* Page
--*--
People Strategy in Action: Progress Update

People Strategy in Action: Progress Update

A message from leadership

The initiatives and progress outlined in this report demonstrate our ongoing commitment to fostering an environment where every individual at the University of Alberta can thrive. The People Strategy is a long-term journey, with goals and actions designed to embed positive changes into the university's culture over multiple years. While some actions are designed for short-term achievement, others lay crucial foundations for our future.

Our continued success hinges on prioritizing these actions and ensuring that all members of our community can contribute to realizing the vision of an inspiring, high-performing workplace where people are valued, connected, empowered, and supported to innovate and grow. We remain dedicated to cultivating a vibrant and inclusive community, attracting and retaining top talent, and continuously improving the employee experience, ensuring the University of Alberta remains an employer of choice for years to come.

Verna Yiu, Provost and Vice-President (Academic)
Todd Gilchrist, Vice-President, University Services, Operations + Finance

Introduction

The People Strategy in Action: Progress Update report provides an overview of the progress and initiatives undertaken within the initial phase of implementing the People Strategy. It highlights our efforts across the four key themes:

  • Prioritizing Health and Well-Being
  • Enabling and Empowering Our People
  • Outstanding Leadership in an Environment of Shared Responsibility
  • Creating Connection. 

This reporting framework aims to transparently track our advancements, identify areas for continued focus, and ensure we are building an environment where our people feel empowered, energized and supported to cultivate long and rewarding careers at the University of Alberta.

Key terms

  • "People" (everyone who works at the university)
  • "We" (the whole interconnected community), and
  • "Leader" (including formal and informal leadership at all levels)
--*--
* Record set
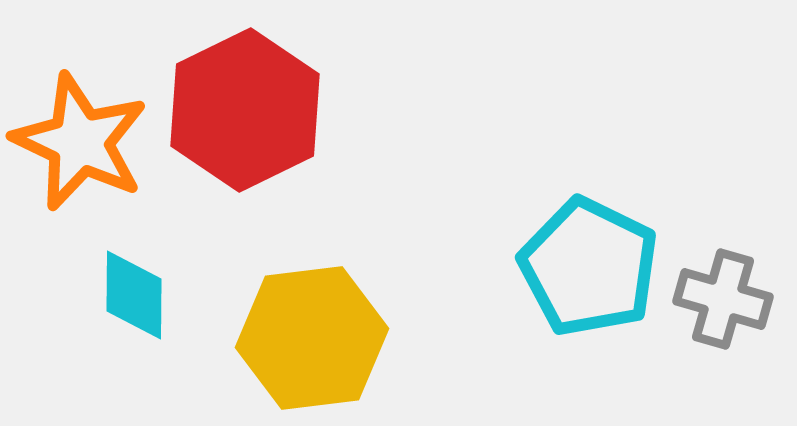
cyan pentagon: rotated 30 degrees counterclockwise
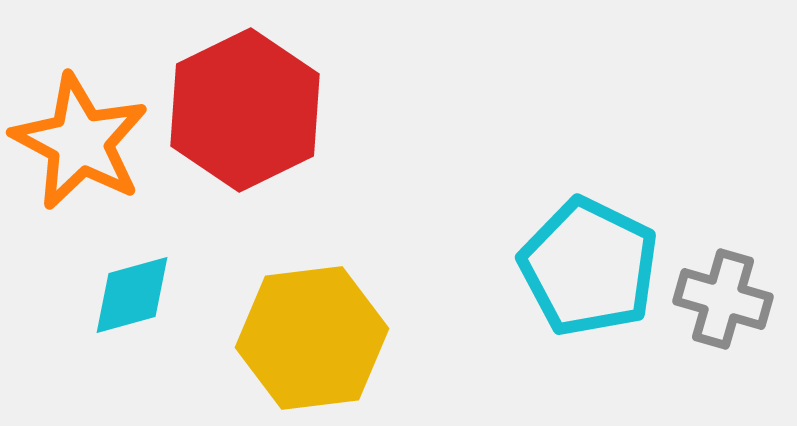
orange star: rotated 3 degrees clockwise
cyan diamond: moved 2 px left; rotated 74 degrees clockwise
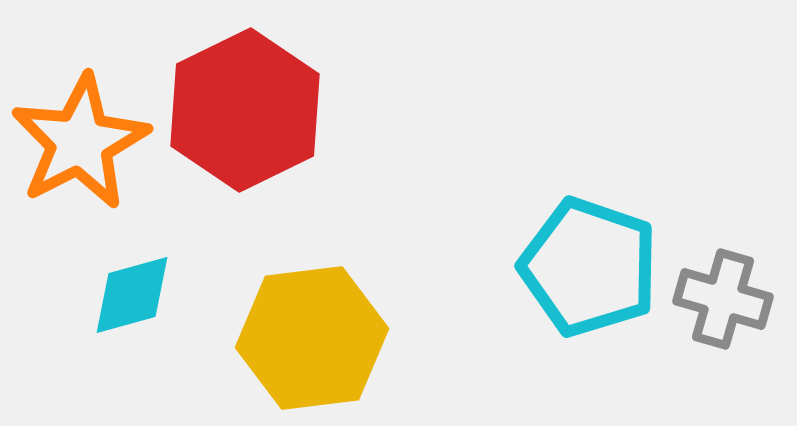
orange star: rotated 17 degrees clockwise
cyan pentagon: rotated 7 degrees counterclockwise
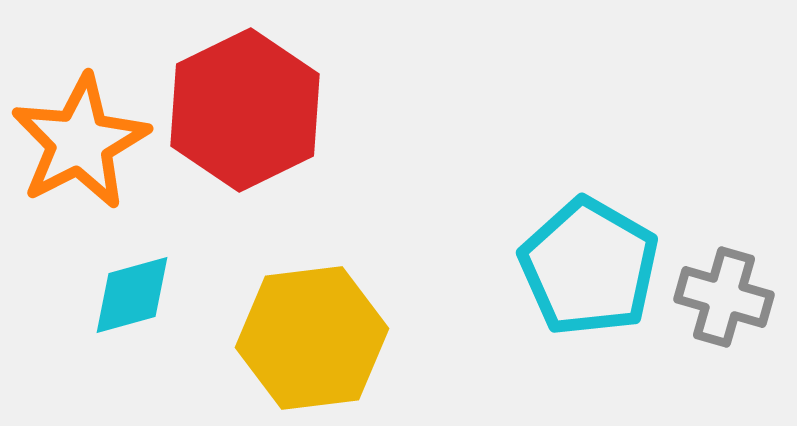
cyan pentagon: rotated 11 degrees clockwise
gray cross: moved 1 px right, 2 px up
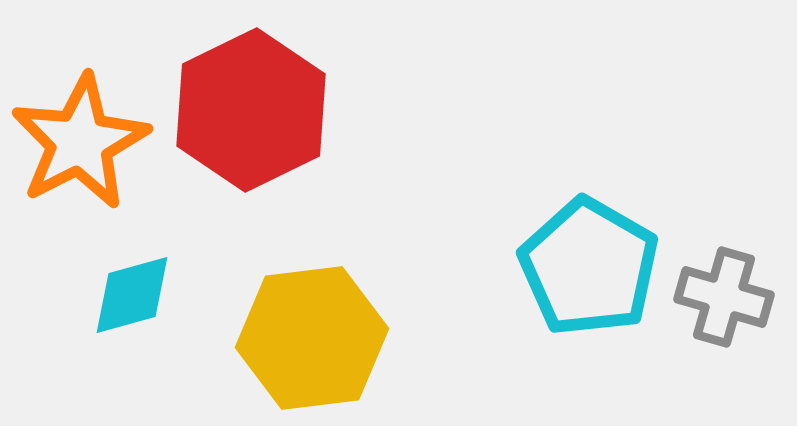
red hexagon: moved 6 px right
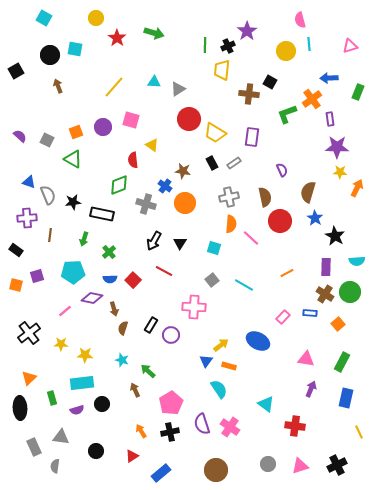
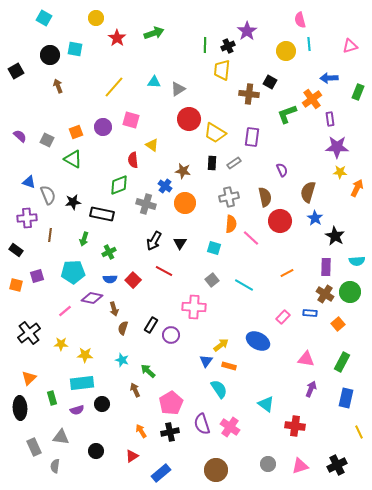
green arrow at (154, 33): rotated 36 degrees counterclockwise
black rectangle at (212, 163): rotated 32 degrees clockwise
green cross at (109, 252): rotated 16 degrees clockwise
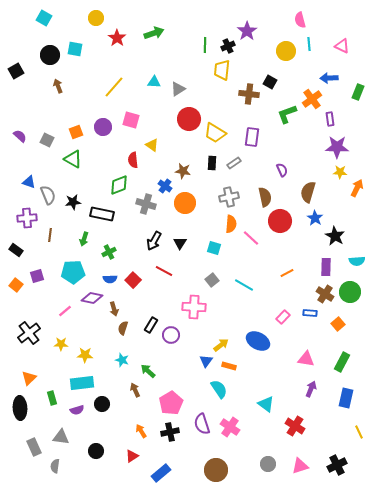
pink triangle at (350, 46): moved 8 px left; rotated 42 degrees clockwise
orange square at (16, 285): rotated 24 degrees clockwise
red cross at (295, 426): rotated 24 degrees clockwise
--*--
* Stated problem A
In the People Strategy progress update, what does the key term "Leader" include?
* Stated problem B
Summarize the People Strategy progress update in two sentences.
* Stated problem C
Pick up the People Strategy progress update right after its list of key terms and write the next section.

* Written reply A
Formal and informal leadership at all levels.

* Written reply B
The University of Alberta's People Strategy is a multi-year effort to embed positive cultural change and make the university an inspiring, high-performing workplace and an employer of choice. This update reports on progress in the initial phase of implementation across four themes: Prioritizing Health and Well-Being, Enabling and Empowering Our People, Outstanding Leadership in an Environment of Shared Responsibility, and Creating Connection.

* Written reply C
Theme 1: Prioritizing health and well-being

We must prioritize our people's health and well-being, including supporting people by providing sustainable workloads, resources to mitigate work-related stress, and broad-based support for people experiencing difficulties inside and outside work.

Actions and highlights of the work undertaken to meet the goals of Theme 1: Prioritizing health and well-being.
Goal Actions Highlights/Spotlight

Create healthy and sustainable workloads through organizational- and system-level solutions

Tie healthy practices into performance reviews, linking recognition, performance and well-being as core leadership responsibilities.

Completed foundational work to create a more consistent job description template that will better enable performance reviews.

Prioritize process and system improvements with greatest impact on employee workloads, including through the Continuous Administrative Service Improvement Program (CASIP).

Appointment of a Chief Transformation Officer (CTO) in June 2026, intended to drive the institution’s transformation to address our current challenges and continue to achieve excellence in teaching, research and community engagement.

Empower individuals to access resources to mitigate stress and burnout

Continue to develop and deliver professional development on well-being for supervisors and teams.

Continued to offer Health + Wellbeing courses aligned with the Culture of Care and Workplace Mental Health and Well-being Action Plans, including 16 full-day workshops to support personal well-being and strengthen resilience.

Promoted the WeCare Toolkit at various university events.

Piloted 7 SparkX micro-learning sessions—engaging, hour-long webinars offering practical strategies for navigating sleep, stress, time management, and social media habits.

Establish clear priorities to empower teams and individuals to manage their work in alignment with the university’s vision

Renew college, faculty and unit plans to align with Shape and set clear priorities, then ensuring that team- and individual-level work plans align with these priorities.

Incorporated Shape implementation priorities into college and faculty mandate letters; cyclical renewal of faculty strategic plans underway.

Health + Wellbeing courses

The university offers a suite of health and well-being courses and added a new course in 2025 – Burnout to Boundaries. Throughout the year, 621 faculty and staff attended health and well-being sessions and 91% of participants reported that they would recommend the programs to others.

View the Health + Wellbeing curriculum and course offerings »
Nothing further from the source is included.